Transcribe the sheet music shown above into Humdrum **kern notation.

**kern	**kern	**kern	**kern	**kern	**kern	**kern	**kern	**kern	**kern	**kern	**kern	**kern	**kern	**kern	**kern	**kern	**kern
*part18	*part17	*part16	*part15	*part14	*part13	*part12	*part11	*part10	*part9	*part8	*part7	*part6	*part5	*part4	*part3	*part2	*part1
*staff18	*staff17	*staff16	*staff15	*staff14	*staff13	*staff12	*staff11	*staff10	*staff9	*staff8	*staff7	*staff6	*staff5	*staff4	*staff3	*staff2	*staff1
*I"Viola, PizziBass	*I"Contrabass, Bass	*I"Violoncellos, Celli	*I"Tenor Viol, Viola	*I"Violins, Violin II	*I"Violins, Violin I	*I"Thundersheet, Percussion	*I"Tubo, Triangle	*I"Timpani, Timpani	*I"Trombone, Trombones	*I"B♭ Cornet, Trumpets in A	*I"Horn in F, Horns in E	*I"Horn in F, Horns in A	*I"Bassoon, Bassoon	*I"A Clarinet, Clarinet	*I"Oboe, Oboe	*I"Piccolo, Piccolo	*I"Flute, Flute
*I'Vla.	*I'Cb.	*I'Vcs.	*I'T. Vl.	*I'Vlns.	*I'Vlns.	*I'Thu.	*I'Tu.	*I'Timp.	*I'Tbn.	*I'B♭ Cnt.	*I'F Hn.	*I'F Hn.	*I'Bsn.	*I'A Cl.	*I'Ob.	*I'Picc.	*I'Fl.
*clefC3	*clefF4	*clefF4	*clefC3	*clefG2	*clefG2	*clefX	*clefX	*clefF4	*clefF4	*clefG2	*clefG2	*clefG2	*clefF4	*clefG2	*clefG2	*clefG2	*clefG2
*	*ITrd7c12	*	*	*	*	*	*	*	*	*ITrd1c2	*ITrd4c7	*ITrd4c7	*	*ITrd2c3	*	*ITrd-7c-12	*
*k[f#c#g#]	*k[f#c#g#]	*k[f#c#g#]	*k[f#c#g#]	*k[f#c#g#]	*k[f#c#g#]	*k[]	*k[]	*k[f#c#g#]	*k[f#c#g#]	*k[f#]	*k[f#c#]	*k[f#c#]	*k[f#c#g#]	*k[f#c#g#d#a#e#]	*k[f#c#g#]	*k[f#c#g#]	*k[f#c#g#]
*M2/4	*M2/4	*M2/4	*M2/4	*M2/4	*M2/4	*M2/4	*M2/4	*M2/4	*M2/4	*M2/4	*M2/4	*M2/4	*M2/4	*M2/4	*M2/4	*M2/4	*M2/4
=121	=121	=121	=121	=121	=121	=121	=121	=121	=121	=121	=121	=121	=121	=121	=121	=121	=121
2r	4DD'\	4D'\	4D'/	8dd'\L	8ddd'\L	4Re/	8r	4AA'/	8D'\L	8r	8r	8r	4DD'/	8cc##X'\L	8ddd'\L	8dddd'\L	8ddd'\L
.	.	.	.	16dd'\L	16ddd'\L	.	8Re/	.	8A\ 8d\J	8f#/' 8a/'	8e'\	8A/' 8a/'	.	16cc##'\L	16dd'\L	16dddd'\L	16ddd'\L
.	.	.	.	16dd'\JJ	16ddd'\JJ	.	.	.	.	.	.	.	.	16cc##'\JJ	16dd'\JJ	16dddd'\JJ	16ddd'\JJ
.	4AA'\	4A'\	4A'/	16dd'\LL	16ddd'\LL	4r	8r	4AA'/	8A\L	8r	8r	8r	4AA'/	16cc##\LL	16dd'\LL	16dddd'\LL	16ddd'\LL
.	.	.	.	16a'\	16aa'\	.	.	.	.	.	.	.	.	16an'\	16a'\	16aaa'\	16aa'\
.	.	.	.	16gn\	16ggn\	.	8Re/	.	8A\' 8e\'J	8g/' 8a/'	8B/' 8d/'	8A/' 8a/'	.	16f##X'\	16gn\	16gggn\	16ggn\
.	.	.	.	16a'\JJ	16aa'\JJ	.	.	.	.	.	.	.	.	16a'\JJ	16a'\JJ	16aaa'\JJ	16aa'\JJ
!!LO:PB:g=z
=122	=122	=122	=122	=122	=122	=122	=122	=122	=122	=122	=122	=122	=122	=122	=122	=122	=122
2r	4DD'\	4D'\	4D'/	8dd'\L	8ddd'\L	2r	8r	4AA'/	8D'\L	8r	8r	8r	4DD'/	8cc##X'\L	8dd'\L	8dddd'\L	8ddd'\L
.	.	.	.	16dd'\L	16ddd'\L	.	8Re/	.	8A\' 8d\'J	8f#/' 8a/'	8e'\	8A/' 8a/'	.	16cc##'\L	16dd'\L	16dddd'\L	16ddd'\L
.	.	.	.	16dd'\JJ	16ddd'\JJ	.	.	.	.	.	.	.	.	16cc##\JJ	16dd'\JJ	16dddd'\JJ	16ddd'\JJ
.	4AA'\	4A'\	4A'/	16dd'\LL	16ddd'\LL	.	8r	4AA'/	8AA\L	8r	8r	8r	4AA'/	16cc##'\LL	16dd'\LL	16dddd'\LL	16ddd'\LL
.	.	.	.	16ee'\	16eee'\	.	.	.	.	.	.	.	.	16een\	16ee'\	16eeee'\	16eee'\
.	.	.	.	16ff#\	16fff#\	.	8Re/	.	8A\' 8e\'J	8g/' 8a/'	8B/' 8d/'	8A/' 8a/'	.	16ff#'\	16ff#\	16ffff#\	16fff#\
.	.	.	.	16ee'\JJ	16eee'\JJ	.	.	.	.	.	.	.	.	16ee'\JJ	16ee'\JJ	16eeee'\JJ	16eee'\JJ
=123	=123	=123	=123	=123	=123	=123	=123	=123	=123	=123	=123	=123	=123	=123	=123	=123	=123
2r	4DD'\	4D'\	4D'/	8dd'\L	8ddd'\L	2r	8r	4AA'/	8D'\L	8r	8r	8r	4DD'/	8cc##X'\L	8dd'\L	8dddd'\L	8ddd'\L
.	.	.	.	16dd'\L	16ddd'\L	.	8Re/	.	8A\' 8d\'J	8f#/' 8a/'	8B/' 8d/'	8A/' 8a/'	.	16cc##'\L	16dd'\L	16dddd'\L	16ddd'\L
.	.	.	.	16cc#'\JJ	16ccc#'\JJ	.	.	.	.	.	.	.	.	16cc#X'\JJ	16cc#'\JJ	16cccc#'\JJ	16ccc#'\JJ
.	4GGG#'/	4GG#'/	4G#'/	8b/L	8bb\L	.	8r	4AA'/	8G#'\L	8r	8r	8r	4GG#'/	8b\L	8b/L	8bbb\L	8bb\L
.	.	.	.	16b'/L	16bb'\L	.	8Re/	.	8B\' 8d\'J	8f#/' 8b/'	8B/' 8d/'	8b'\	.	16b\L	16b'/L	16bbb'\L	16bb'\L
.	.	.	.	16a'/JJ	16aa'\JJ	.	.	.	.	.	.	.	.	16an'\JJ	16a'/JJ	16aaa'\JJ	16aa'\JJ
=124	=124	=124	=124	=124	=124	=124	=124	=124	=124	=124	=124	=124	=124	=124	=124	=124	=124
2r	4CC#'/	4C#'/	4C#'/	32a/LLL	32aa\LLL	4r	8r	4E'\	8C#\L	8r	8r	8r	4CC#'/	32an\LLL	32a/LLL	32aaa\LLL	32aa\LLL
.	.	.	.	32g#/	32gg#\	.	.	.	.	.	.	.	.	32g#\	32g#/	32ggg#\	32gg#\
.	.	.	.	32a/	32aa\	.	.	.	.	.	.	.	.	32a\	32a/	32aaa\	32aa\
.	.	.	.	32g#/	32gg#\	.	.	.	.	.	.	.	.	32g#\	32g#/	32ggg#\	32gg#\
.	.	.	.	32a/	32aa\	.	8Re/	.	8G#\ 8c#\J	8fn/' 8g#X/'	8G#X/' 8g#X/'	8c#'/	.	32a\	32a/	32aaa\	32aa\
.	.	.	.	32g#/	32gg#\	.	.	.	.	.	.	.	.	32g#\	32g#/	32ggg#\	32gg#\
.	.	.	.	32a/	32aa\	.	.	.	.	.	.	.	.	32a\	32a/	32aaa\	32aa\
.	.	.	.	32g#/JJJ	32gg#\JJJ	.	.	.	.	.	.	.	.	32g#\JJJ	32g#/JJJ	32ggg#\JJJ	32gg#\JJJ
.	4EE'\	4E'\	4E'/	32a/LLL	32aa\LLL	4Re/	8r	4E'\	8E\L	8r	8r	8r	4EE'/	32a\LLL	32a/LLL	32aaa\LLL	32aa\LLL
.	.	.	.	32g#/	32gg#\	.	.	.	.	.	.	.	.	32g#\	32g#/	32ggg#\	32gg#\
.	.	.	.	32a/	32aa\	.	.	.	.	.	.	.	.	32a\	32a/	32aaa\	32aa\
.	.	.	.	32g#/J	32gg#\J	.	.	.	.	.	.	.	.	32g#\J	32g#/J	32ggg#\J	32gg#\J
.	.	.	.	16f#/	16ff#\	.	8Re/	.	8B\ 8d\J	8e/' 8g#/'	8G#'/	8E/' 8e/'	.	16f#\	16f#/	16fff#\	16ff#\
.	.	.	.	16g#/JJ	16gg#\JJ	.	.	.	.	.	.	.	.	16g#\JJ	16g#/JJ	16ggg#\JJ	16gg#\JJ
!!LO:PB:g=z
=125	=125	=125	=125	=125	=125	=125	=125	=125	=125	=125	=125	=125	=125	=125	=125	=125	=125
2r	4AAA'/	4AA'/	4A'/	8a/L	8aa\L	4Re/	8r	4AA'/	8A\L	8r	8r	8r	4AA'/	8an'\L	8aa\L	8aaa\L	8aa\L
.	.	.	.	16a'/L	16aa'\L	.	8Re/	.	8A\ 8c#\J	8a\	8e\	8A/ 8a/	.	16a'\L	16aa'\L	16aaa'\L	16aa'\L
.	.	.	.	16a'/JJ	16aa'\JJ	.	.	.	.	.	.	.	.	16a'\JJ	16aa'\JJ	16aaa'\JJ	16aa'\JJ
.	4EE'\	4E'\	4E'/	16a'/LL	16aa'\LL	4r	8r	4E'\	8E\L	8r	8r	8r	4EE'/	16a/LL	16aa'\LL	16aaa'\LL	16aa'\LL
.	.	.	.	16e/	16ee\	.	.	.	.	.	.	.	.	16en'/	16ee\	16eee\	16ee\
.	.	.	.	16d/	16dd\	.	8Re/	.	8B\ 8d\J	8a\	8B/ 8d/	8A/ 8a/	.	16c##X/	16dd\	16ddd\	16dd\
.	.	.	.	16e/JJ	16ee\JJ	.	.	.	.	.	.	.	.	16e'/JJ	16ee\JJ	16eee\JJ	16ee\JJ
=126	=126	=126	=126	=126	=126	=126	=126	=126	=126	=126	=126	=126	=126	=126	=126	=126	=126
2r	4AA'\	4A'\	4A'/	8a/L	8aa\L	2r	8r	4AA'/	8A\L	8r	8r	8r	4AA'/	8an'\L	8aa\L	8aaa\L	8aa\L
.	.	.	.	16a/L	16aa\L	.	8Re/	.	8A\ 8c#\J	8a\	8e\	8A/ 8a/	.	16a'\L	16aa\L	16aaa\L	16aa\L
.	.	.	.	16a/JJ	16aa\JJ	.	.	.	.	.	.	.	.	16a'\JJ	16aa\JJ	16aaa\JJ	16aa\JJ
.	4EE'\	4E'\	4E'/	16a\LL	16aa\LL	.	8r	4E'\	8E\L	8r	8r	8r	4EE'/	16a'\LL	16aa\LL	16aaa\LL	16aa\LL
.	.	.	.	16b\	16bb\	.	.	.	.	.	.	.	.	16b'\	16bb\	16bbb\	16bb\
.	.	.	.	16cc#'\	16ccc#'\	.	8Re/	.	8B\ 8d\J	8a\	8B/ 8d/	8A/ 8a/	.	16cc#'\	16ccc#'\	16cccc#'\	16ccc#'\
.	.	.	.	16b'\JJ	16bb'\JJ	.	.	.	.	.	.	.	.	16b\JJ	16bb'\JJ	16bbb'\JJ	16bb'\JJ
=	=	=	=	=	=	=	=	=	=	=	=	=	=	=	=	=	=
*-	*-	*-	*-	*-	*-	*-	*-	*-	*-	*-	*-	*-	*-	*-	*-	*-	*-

==========

Aim
Gather every line of the entries above that contains the string "kern", and list each one in full.

Result
Transcribe the sheet music shown above into Humdrum **kern notation.
**kern	**kern	**kern	**kern	**kern	**kern	**kern	**kern	**kern	**kern	**kern	**kern	**kern	**kern	**kern	**kern	**kern	**kern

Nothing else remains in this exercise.